There’s an old, bittersweet saying that goes something along the lines of this: “You can never go home again.”

I’d like to submit an exception to that statement: “…unless you call Baltimore home.”

This past Friday, the Windup Space’s recently constructed stage was adorned not unlike someone’s living room, with antiqueish/kitschy decor such as Buddha lamps.  The warm yellow glow of incandescent bulbs cast a much warmer light than the typically harsh stage lights.  The room was nicely filled before Ami Dang took the stage, and things felt cozy.

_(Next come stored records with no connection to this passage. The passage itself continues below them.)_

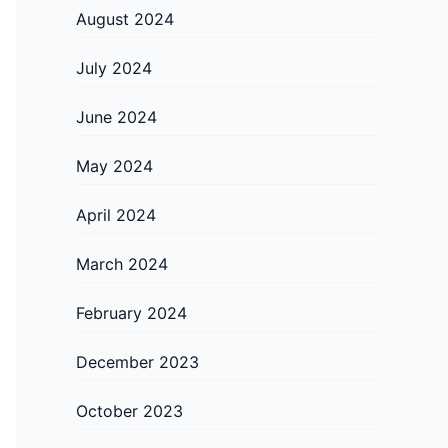
August 2024
July 2024
June 2024
May 2024
April 2024
March 2024
February 2024
December 2023
October 2023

Dang’s blend of traditional Indian sitar and classical singing with experimental electronics grows more effective with each successive performance.  Her voice ranges from subtle and sublime to massive and nearly overwhelming in power.  The intimate nature of her performance requires rapt attentiveness for full-effect, and in that the crowd failed.  A large din of chatter often broke into Dang’s delicately crafted silences; but these distractions quickly fell away whenever Dang let loose her vocals.  I’m convinced that given the right amping, Dang could obliterate buildings with them.

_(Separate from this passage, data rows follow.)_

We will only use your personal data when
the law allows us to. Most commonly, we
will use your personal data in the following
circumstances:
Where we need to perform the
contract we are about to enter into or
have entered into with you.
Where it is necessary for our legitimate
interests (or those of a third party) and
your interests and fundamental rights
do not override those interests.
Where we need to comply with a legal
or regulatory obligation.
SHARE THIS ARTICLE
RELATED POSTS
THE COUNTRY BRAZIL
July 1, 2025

Lone Wolf was a rather chaotic drum/vocal one-man act (backed by sax) that was too discombobulated for me to follow.   I may have prematurely written them off, but I found myself supremely disinterested.

Celebration, on the other hand, struck with the orchestrated fury of a tsunami, combining equal parts wild-eyed frenzy, atmospheric experimentalism and soulful pop leanings.  Their last performance in Baltimore was months ago, and it showed in the earnestness of their performance.  They hadn’t really left Baltimore, but it felt like a triumphant homecoming nonetheless.  A projected flickring fire on the back wall, warmly welcoming and complementing the homeyness of the decor and the gentle, wafting scent of some sort of wood incense in the air.  

The nature of Celebration’s primal pop is such that it envelopes you in its feral folds; rather than coming off as some foreign, distant spectacle, there is an allure, a warmth that emanates from Celebration that draws you into their music and performance.  This was magnified tenfold by the cozy trappings of the space.  As things often tend to go in Baltimore, the mood at the Windup swiftly became one of old friends reunited, the time that had passed becoming a brief footnote in a long-standing and deep fraternity, united by a common bond: love of music.